Never has the Public Enemy line about “Elvis he’s a hero to most, but he never meant shit to me” been as scabrously realised as in Gordon Rennie and Martin Emond’s White Trash.

Dean is hitching a ride in the back end of the back end of nowhere when a pink cadillac with bison horn trimmings pulls up. This fine piece of pimped vehicular excess is driven by a greaser who refers to himself as ‘The King’, black Harley t-shirt barely covering a pot belly and jeans so tight they ensure his lineage will extend no further. The King is never identified as an Elvis Presley who somehow survived his globally publicised death in 1977, as after all there’s an estate extremely protective of his image, but if you want to believe that it’s your goddamn right as a free-thinking American, and there are a surfeit of hints encouraging you in that direction.
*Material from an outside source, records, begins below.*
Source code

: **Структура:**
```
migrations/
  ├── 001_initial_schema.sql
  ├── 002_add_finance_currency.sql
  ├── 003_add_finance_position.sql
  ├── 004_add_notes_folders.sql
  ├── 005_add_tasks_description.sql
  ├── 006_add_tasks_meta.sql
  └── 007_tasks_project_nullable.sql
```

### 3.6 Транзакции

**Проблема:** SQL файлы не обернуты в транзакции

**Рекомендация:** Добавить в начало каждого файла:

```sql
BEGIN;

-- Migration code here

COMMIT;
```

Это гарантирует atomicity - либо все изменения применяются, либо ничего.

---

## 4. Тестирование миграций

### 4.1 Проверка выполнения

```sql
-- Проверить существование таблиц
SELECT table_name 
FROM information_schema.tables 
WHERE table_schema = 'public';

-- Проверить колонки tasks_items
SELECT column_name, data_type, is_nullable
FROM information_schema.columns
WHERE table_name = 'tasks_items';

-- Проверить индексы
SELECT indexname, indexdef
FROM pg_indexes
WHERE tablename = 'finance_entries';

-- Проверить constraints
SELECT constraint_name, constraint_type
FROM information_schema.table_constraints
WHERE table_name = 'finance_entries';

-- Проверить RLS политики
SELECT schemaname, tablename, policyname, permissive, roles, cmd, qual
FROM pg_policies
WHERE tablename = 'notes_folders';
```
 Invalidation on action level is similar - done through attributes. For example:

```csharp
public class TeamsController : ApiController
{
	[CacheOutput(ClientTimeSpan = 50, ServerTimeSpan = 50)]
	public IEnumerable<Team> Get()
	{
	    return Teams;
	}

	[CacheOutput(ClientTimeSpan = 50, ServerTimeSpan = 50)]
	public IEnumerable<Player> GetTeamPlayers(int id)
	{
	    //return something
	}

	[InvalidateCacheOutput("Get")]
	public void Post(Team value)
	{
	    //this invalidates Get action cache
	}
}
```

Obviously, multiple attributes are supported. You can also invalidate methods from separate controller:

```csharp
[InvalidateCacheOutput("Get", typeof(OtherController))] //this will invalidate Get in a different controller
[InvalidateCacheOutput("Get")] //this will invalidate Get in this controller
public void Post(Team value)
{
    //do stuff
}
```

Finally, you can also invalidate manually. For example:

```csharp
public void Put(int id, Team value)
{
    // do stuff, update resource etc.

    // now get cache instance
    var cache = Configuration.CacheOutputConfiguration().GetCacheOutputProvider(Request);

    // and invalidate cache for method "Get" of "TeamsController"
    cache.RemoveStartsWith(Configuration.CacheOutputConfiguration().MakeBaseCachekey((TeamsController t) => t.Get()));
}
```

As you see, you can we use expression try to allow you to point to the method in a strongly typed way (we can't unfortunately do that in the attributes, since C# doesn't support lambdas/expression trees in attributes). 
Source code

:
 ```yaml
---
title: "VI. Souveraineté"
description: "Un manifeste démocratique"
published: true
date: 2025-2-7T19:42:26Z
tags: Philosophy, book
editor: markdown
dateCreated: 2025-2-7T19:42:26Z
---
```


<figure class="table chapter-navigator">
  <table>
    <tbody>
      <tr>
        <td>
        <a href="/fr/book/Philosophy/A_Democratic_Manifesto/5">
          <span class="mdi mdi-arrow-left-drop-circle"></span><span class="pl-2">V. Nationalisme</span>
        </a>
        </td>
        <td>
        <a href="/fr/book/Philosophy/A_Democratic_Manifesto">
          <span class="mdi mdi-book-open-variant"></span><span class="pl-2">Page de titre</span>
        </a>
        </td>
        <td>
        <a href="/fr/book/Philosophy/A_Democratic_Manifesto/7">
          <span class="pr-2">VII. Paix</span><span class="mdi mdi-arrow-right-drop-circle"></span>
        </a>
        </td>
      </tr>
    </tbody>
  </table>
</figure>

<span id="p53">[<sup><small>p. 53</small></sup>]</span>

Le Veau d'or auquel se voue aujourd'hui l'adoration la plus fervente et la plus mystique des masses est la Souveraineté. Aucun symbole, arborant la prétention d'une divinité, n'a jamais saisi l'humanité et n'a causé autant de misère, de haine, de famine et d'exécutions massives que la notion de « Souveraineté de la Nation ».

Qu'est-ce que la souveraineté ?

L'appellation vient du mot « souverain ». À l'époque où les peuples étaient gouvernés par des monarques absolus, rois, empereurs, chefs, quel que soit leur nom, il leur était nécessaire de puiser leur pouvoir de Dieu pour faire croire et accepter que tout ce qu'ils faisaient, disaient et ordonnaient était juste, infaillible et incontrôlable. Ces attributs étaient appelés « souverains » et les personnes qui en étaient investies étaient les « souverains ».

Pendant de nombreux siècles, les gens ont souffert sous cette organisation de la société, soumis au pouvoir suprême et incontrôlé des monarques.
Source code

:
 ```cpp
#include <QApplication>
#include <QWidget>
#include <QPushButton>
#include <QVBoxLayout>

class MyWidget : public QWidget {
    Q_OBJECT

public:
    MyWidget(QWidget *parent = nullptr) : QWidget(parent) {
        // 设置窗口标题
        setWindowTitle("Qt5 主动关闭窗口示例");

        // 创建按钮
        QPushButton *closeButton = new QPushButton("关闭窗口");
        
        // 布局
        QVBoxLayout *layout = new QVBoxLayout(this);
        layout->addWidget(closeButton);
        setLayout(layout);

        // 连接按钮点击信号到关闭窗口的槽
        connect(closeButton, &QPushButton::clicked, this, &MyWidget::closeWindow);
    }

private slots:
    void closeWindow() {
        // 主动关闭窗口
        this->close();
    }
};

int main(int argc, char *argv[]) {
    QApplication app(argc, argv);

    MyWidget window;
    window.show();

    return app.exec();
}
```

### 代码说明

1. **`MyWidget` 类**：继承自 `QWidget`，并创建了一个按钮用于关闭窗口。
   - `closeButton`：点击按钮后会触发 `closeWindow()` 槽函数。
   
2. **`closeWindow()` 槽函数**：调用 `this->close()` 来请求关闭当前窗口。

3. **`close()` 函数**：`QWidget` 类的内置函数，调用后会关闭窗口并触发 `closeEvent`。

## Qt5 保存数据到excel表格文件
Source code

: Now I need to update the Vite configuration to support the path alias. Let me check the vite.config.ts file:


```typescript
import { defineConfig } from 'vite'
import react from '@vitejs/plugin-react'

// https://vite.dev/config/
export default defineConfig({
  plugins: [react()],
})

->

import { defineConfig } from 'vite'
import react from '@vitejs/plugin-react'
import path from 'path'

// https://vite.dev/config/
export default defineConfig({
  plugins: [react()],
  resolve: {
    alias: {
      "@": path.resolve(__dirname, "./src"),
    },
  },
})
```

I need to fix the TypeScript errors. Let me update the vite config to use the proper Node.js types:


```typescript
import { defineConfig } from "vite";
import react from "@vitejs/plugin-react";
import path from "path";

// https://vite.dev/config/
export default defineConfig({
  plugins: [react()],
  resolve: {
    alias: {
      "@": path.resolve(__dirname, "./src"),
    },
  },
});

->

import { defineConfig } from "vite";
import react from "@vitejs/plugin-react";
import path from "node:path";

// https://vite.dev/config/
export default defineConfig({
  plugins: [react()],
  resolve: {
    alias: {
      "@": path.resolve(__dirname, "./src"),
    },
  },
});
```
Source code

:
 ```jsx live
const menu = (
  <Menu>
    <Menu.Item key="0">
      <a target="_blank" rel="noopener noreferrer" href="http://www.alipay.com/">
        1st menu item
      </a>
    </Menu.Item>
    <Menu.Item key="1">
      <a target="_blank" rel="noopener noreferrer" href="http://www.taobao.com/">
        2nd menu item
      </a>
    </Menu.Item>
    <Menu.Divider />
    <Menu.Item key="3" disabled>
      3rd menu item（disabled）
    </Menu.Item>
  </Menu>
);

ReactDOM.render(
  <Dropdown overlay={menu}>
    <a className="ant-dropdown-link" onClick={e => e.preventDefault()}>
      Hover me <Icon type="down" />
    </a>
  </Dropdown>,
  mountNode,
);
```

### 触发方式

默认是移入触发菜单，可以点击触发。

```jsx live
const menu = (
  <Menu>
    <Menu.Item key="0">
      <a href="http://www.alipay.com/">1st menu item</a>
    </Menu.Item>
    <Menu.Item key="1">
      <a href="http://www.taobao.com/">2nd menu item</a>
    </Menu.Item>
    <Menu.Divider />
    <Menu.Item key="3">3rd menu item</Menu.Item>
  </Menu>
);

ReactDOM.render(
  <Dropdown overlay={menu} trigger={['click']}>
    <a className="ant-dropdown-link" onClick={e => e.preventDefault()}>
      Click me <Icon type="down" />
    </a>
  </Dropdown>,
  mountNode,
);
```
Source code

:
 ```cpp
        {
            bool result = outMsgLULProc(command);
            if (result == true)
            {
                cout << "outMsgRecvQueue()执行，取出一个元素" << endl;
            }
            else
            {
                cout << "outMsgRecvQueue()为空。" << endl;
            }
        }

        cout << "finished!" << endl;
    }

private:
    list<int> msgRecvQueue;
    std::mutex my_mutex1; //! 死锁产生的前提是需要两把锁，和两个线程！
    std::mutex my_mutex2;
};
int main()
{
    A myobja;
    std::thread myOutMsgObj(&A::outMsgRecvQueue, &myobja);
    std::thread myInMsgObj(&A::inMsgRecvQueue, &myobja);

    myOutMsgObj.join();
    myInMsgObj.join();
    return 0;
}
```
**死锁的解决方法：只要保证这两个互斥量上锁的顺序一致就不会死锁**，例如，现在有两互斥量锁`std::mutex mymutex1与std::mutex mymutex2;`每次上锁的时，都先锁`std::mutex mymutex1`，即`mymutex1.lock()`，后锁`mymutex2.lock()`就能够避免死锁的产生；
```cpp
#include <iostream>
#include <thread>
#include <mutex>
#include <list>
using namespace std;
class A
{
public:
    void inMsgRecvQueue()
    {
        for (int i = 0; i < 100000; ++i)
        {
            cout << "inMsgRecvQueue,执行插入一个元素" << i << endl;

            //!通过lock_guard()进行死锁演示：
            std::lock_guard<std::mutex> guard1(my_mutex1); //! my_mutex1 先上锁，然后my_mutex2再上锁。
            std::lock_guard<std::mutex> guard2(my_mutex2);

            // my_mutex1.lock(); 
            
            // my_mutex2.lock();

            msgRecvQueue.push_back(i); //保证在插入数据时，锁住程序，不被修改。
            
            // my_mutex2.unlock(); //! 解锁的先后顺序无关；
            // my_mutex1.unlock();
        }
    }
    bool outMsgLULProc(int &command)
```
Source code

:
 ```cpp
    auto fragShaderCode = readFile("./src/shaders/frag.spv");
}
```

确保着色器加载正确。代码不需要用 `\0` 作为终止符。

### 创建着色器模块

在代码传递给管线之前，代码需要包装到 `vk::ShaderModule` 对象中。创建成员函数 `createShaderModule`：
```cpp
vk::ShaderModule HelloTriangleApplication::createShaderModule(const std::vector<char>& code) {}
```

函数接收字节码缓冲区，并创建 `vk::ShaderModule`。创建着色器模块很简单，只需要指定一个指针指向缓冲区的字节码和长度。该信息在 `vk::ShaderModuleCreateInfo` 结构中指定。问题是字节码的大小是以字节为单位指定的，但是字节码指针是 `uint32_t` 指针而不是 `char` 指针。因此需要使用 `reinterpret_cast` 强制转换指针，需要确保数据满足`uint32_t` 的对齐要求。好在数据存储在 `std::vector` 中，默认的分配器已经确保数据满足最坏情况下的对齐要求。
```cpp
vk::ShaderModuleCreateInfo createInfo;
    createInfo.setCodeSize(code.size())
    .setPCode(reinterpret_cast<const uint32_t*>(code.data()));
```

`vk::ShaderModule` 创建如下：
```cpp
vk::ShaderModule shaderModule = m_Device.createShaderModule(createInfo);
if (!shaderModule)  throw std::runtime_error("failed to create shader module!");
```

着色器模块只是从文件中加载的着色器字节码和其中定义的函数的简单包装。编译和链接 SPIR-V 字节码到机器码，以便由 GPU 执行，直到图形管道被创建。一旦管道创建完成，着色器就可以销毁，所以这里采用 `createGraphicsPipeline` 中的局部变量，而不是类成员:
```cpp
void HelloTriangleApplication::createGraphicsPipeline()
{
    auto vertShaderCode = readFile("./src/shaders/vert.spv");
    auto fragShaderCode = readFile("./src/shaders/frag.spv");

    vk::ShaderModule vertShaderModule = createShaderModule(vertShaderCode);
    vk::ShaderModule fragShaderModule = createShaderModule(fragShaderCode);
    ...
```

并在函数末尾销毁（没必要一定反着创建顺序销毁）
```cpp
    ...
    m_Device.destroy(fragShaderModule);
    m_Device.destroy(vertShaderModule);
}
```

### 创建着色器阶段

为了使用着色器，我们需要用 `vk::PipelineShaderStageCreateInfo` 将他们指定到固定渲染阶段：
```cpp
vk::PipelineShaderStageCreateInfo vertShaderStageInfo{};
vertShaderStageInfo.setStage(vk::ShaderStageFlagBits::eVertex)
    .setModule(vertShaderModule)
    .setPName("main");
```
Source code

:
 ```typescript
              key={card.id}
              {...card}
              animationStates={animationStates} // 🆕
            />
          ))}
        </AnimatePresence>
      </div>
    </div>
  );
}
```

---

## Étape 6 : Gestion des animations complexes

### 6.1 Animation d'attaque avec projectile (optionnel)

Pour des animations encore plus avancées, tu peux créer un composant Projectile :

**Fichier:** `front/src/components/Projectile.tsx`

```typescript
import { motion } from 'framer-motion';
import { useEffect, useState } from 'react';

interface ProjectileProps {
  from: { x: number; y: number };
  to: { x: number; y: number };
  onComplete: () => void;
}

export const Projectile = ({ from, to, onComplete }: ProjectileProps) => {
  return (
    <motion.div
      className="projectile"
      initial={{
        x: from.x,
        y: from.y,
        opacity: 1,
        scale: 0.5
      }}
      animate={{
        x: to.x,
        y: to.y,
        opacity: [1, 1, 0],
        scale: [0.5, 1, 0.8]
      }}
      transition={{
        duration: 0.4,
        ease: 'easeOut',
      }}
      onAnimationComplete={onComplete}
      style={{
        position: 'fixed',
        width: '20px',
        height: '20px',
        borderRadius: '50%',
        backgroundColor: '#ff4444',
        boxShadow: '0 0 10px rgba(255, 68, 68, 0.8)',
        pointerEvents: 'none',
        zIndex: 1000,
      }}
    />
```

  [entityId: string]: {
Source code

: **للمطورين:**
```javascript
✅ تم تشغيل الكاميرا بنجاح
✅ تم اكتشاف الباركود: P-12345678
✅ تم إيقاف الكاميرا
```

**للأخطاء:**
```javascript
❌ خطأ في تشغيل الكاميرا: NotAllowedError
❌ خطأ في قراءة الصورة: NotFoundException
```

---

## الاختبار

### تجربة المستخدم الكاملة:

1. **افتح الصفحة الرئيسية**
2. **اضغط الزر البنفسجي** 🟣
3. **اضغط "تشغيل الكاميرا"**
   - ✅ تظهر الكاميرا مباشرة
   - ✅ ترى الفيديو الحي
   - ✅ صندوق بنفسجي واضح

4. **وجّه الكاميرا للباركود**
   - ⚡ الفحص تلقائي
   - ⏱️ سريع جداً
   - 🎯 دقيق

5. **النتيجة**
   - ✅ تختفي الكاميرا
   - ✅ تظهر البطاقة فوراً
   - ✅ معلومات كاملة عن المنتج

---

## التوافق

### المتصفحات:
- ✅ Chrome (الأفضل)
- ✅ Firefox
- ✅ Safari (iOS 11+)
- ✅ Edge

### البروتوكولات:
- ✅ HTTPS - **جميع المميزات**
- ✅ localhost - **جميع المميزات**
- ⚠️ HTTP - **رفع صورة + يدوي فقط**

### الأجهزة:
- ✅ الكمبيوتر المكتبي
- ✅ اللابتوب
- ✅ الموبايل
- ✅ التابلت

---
Rennie also ties in plenty of other aspects from the American underbelly, his caricature of the King representing every good ol’ country-lovin’ patriotic redneck with a worldview that doesn’t extend beyond the ‘You are now leaving Trumpsville’ sign on the edge of town. The King’s had enough of every pinko media faggot getting their say, and the time has come to head to Vegas for his comeback. After a stop off in Disgraceland, that is. As he heads North, the King picks up enough enemies to invade Eye-Raq.

Emond’s art is an unrestrained Bisleyesque exaggeration of explosive excess. He relishes the gratuitously offensive content, and defines it in apocalyptic fashion, delighting in adding the odd stray limb after a grenade attack or those extra bulging blood vessels on the steroid-infused militia men. His Dean is pencil thin wannabe, a geek in Axl’s clothing, and his King a preening narcissist, a perpetual lip curl away from dispensing a shitkicking. As designs they’re a woefully mismatched pair, but they serve the greater purpose of enabling Emond’s painted cartoon stylings.

Yes, there’s more than an element of the one note joke as the King and Dean rampage from South to North, but White Trash never strays beyond its defined limitations. There’s no hint of a duet with Bing Crosby or a five minute drum solo, just rock’n’roll mayhem. It’s a scattershot dissection via blunted chainsaw of what remains the worst of American attitudes and culture, and it’s still very, very funny.

A tip of the Magnum to Titan for getting this back into print.